Working with mice, the research team identified a previously unrecognised subtype of highly toxic protein oligomers believed to trigger the earliest stages of the disease.
These proteins appear to drive initial brain changes such as neuronal dysfunction, inflammation and the activation of immune cells.
‘We identified a distinct subtype of beta-amyloid oligomer that forms inside neurons and may act as a key instigator of early Alzheimer’s pathology,’ explained Daniel Kranz, one of the study’s authors.
The experimental drug, known as NU-9, was shown to significantly reduce these toxic molecules, dramatically limiting the damage they cause in the brain.
Researchers stress that Alzheimer’s begins decades before memory loss becomes apparent, with harmful biological processes already underway long before diagnosis.
‘When symptoms emerge, the underlying disease is already advanced,’ said Kranz.
‘This is likely why so many clinical trials have failed – treatment starts too late. In our study, we administered NU-9 before symptoms appeared, modelling a critical early window where intervention may be most effective.’
In the trial, pre-symptomatic Alzheimer’s mice received a daily oral dose of NU-9 for 60 days. The results were striking.
The drug significantly reduced early reactive astrogliosis, an inflammatory response that usually appears well before clinical symptoms.
Levels of toxic oligomers also fell sharply, along with abnormal forms of the protein TDP-43, which is commonly linked to neurodegenerative diseases and cognitive decline.
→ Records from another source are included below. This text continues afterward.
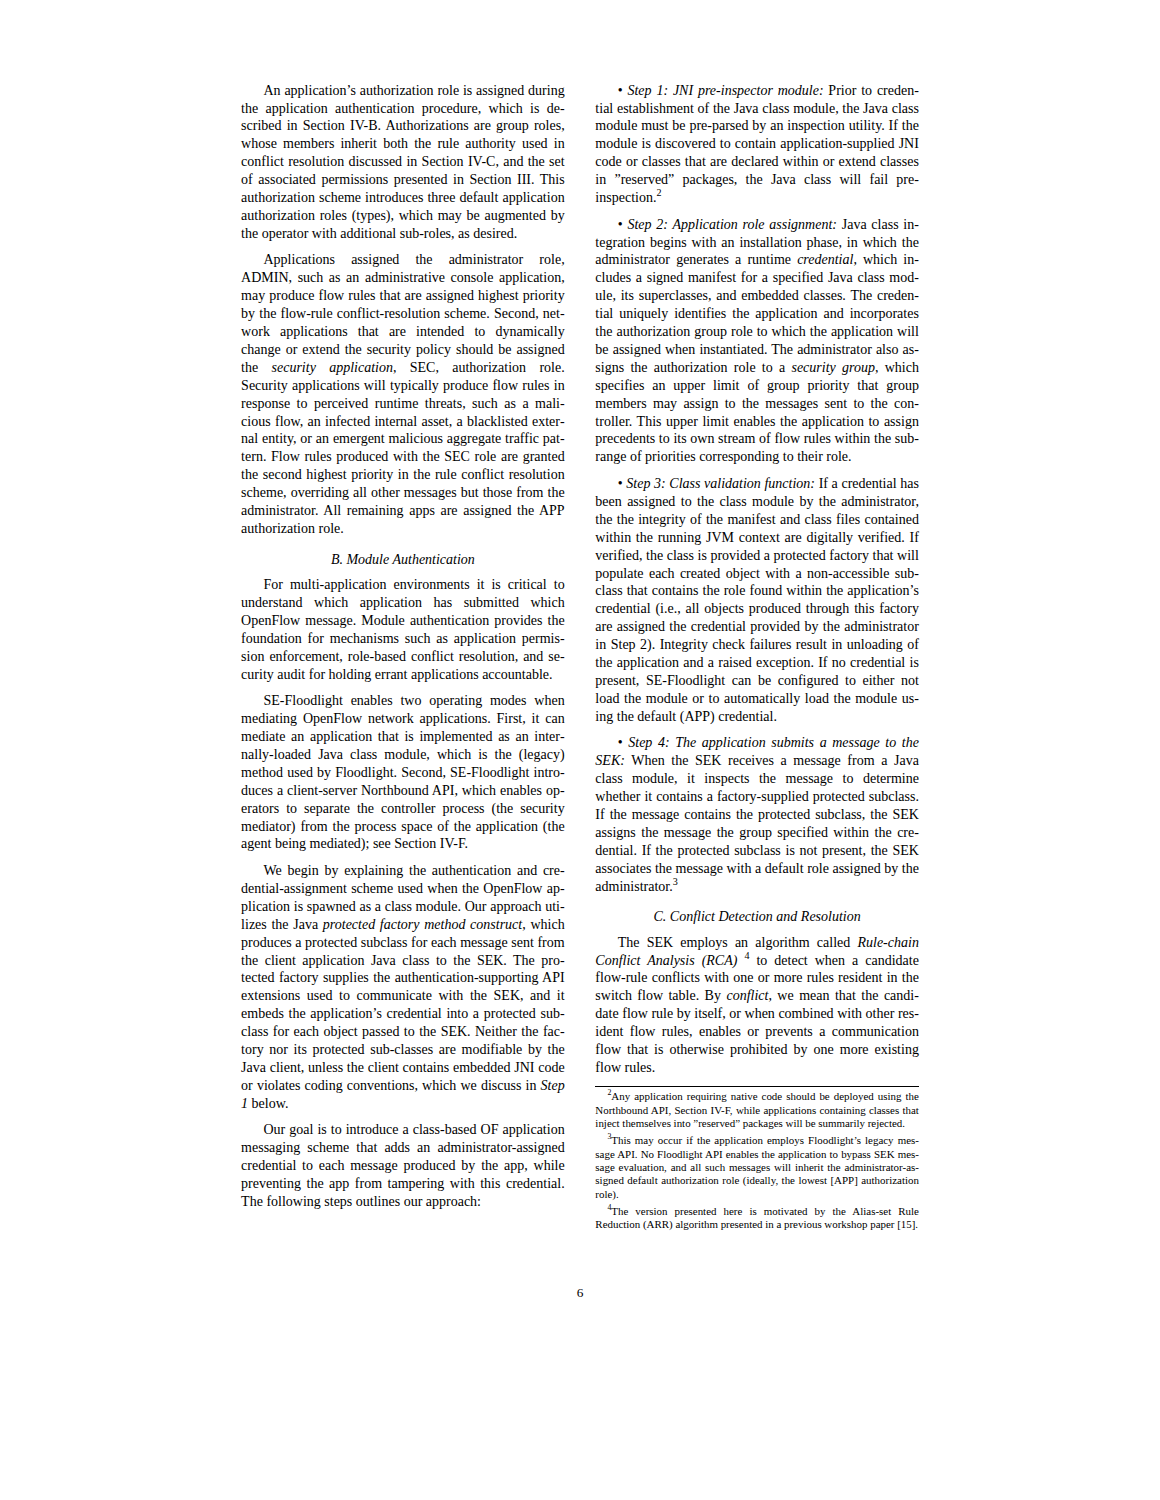An application’s authorization role is assigned during the application authentication procedure, which is described in Section IV-B. Authorizations are group roles, whose members inherit both the rule authority used in conflict resolution discussed in Section IV-C, and the set of associated permissions presented in Section III. This authorization scheme introduces three default application authorization roles (types), which may be augmented by the operator with additional sub-roles, as desired.
Applications assigned the administrator role, ADMIN, such as an administrative console application, may produce flow rules that are assigned highest priority by the flow-rule conflict-resolution scheme. Second, network applications that are intended to dynamically change or extend the security policy should be assigned the security application, SEC, authorization role. Security applications will typically produce flow rules in response to perceived runtime threats, such as a malicious flow, an infected internal asset, a blacklisted external entity, or an emergent malicious aggregate traffic pattern. Flow rules produced with the SEC role are granted the second highest priority in the rule conflict resolution scheme, overriding all other messages but those from the administrator. All remaining apps are assigned the APP authorization role.
B. Module Authentication
For multi-application environments it is critical to understand which application has submitted which OpenFlow message. Module authentication provides the foundation for mechanisms such as application permission enforcement, role-based conflict resolution, and security audit for holding errant applications accountable.
SE-Floodlight enables two operating modes when mediating OpenFlow network applications. First, it can mediate an application that is implemented as an internally-loaded Java class module, which is the (legacy) method used by Floodlight. Second, SE-Floodlight introduces a client-server Northbound API, which enables operators to separate the controller process (the security mediator) from the process space of the application (the agent being mediated); see Section IV-F.
We begin by explaining the authentication and credential-assignment scheme used when the OpenFlow application is spawned as a class module. Our approach utilizes the Java protected factory method construct, which produces a protected subclass for each message sent from the client application Java class to the SEK. The protected factory supplies the authentication-supporting API extensions used to communicate with the SEK, and it embeds the application’s credential into a protected subclass for each object passed to the SEK. Neither the factory nor its protected sub-classes are modifiable by the Java client, unless the client contains embedded JNI code or violates coding conventions, which we discuss in Step 1 below.
Our goal is to introduce a class-based OF application messaging scheme that adds an administrator-assigned credential to each message produced by the app, while preventing the app from tampering with this credential. The following steps outlines our approach:
• Step 1: JNI pre-inspector module: Prior to credential establishment of the Java class module, the Java class module must be pre-parsed by an inspection utility. If the module is discovered to contain application-supplied JNI code or classes that are declared within or extend classes in ”reserved” packages, the Java class will fail pre-inspection.2
• Step 2: Application role assignment: Java class integration begins with an installation phase, in which the administrator generates a runtime credential, which includes a signed manifest for a specified Java class module, its superclasses, and embedded classes. The credential uniquely identifies the application and incorporates the authorization group role to which the application will be assigned when instantiated. The administrator also assigns the authorization role to a security group, which specifies an upper limit of group priority that group members may assign to the messages sent to the controller. This upper limit enables the application to assign precedents to its own stream of flow rules within the sub-range of priorities corresponding to their role.
• Step 3: Class validation function: If a credential has been assigned to the class module by the administrator, the the integrity of the manifest and class files contained within the running JVM context are digitally verified. If verified, the class is provided a protected factory that will populate each created object with a non-accessible subclass that contains the role found within the application’s credential (i.e., all objects produced through this factory are assigned the credential provided by the administrator in Step 2). Integrity check failures result in unloading of the application and a raised exception. If no credential is present, SE-Floodlight can be configured to either not load the module or to automatically load the module using the default (APP) credential.
• Step 4: The application submits a message to the SEK: When the SEK receives a message from a Java class module, it inspects the message to determine whether it contains a factory-supplied protected subclass. If the message contains the protected subclass, the SEK assigns the message the group specified within the credential. If the protected subclass is not present, the SEK associates the message with a default role assigned by the administrator.3
C. Conflict Detection and Resolution
The SEK employs an algorithm called Rule-chain Conflict Analysis (RCA) 4 to detect when a candidate flow-rule conflicts with one or more rules resident in the switch flow table. By conflict, we mean that the candidate flow rule by itself, or when combined with other resident flow rules, enables or prevents a communication flow that is otherwise prohibited by one more existing flow rules.
2Any application requiring native code should be deployed using the Northbound API, Section IV-F, while applications containing classes that inject themselves into ”reserved” packages will be summarily rejected.
3This may occur if the application employs Floodlight’s legacy message API. No Floodlight API enables the application to bypass SEK message evaluation, and all such messages will inherit the administrator-assigned default authorization role (ideally, the lowest [APP] authorization role).
4The version presented here is motivated by the Alias-set Rule Reduction (ARR) algorithm presented in a previous workshop paper [15].
6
Improvements were observed across multiple brain regions, suggesting NU-9 produces a brain-wide anti-inflammatory effect.
One of the researchers, Richard Silverman, compared the potential use of NU-9 to cholesterol-lowering medication.
‘People monitor cholesterol to prevent future heart attacks,’ he explained. ‘If someone shows biomarkers indicating Alzheimer’s risk, NU-9 could be taken in the same preventive way, before symptoms ever appear.’
This approach is becoming increasingly realistic as blood-based tests for early Alzheimer’s detection continue to advance.
Researchers believe that combining early diagnosis with preventive treatment could fundamentally change how the disease is managed.
The team is now testing NU-9 in additional Alzheimer’s models, including a late-onset version that more closely mirrors typical human ageing.
They also plan long-term studies to determine whether early treatment prevents the development of symptoms and preserves memory and brain health over time.
Despite the encouraging findings, the researchers caution that human clinical trials will be essential.
‘This new therapeutic strategy must now be tested in carefully designed trials to determine whether the benefits seen in animals can be replicated in people,’ the study concludes.